**CONSIGNE**:
Recopiez à l'identique le passage de la critique de Carrie qui commence par « Sur le principe, l'histoire » et se poursuit jusqu'à « ratage plutôt décevant. ».

**EXTRAIT CITÉ**:
□ □ □ □ □
Sur le principe, l'histoire ne change presque pas et se contente de recopier l'adaptation de Brian de Palma jusque dans les détails. Seulement voilà, après une première partie plutôt bien menée (mention spéciale à Julianne Moore, qui campe une Margaret White profondément malsaine), le film se prend complètement les pieds dans le tapis et se casse la gueule en beauté pendant trois quarts d'heure. Et avec le recul, on ne peut même pas franchement dire que tout ça arrive sans crier gare : les petits défaut de la première partie trouvent en fait un écho monstrueux dans la seconde et aboutissent à ce ratage plutôt décevant.
Parce-que Carrie, en 2013, c'est un teen movie. Difficile de passer à côté de l'orientation prise par le film, tant c'est rabâché sans arrêt : ados torses nus, poufs à smartphone, réseaux sociaux,... Si l'orientation choisie peut susciter la curiosité, on est bien vite déçu devant la vacuité exemplaire de l'ensemble : Portia Doubleday incarne une Chris Hargensen pitoyable et sans saveur (c'est à se demander comment on est censé croire un seul instant à ce personnage ridicule), Billy Nolan devient un voyou sans charisme (qui semble lancer à lui seul l'offensive contre Carrie, dirigeant Chris tout au long du film), Sue Snell et Tommy Ross sont tout juste transparents. Le problème, c'est que c'est à peu près les seuls lycéens du film. On entend à une ou deux reprises les prénoms "Nicki" et "Lizzy", mais on ne connaît le nom d'aucun autre jeune, il n'y a aucune cohésion apparente. Les personnages secondaires ne sont pas seulement fades, ils sont tout simplement oubliés ! Problème d'écriture, montage catastrophique ? Difficile à dire, mais sans conteste : aouch, en plein dans la crédibilité.
□ □ □ □ □
**Enregistrements sources**:
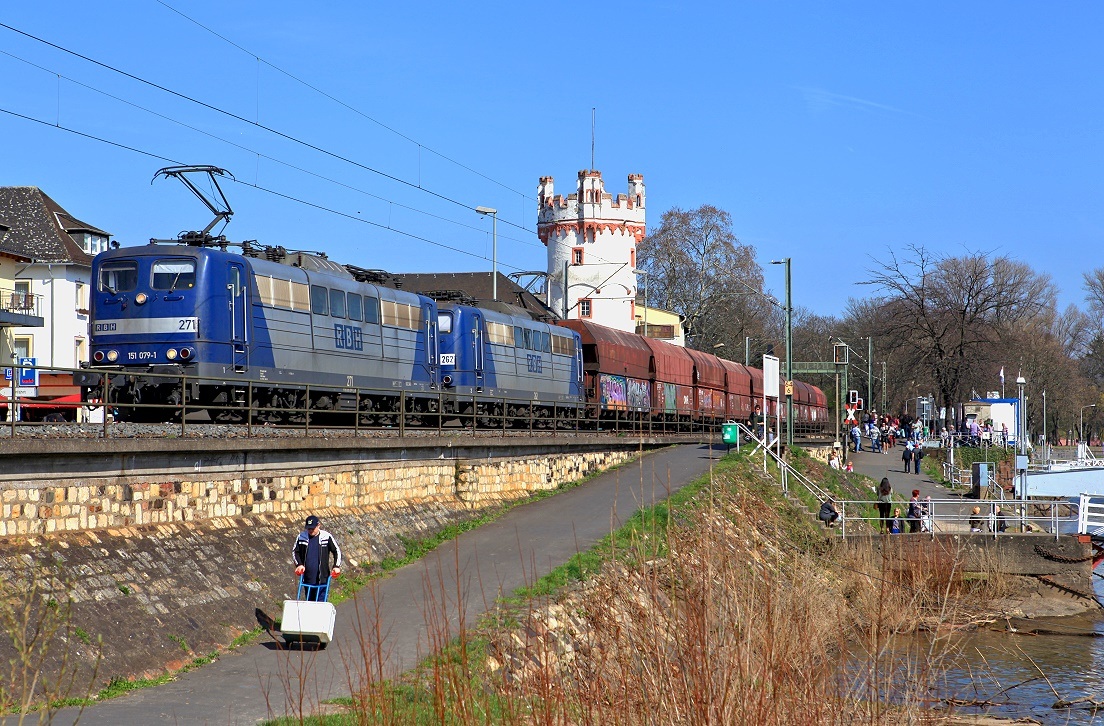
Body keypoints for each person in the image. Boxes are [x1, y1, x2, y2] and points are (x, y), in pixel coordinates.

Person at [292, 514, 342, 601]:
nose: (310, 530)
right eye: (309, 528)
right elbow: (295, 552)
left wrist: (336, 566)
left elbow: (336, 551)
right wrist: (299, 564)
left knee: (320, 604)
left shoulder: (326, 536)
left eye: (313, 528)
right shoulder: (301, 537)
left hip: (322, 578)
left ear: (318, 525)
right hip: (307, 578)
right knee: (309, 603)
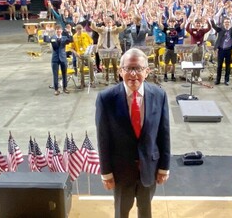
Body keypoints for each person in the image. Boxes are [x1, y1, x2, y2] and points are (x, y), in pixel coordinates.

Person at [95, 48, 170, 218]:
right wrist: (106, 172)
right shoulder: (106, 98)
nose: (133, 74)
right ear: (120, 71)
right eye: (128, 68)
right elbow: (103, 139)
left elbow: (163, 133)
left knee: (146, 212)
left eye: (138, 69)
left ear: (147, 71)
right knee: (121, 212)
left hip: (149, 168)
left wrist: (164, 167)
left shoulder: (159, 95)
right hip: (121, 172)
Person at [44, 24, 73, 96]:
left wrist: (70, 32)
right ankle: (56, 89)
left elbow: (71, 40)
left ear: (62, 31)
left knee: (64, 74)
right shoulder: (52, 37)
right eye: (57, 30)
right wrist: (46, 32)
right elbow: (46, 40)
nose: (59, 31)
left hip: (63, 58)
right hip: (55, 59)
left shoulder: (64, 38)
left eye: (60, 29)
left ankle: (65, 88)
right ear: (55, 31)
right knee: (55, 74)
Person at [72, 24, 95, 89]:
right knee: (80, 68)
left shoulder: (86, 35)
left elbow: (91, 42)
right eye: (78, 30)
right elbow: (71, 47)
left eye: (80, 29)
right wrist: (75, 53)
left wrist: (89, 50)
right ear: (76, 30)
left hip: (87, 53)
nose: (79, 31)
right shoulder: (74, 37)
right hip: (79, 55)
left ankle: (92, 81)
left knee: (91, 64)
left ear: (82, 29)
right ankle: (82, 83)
□ □ □ □ □
**RÉSULTAT**:
Sur le principe, l'histoire ne change presque pas et se contente de recopier l'adaptation de Brian de Palma jusque dans les détails. Seulement voilà, après une première partie plutôt bien menée (mention spéciale à Julianne Moore, qui campe une Margaret White profondément malsaine), le film se prend complètement les pieds dans le tapis et se casse la gueule en beauté pendant trois quarts d'heure. Et avec le recul, on ne peut même pas franchement dire que tout ça arrive sans crier gare : les petits défaut de la première partie trouvent en fait un écho monstrueux dans la seconde et aboutissent à ce ratage plutôt décevant.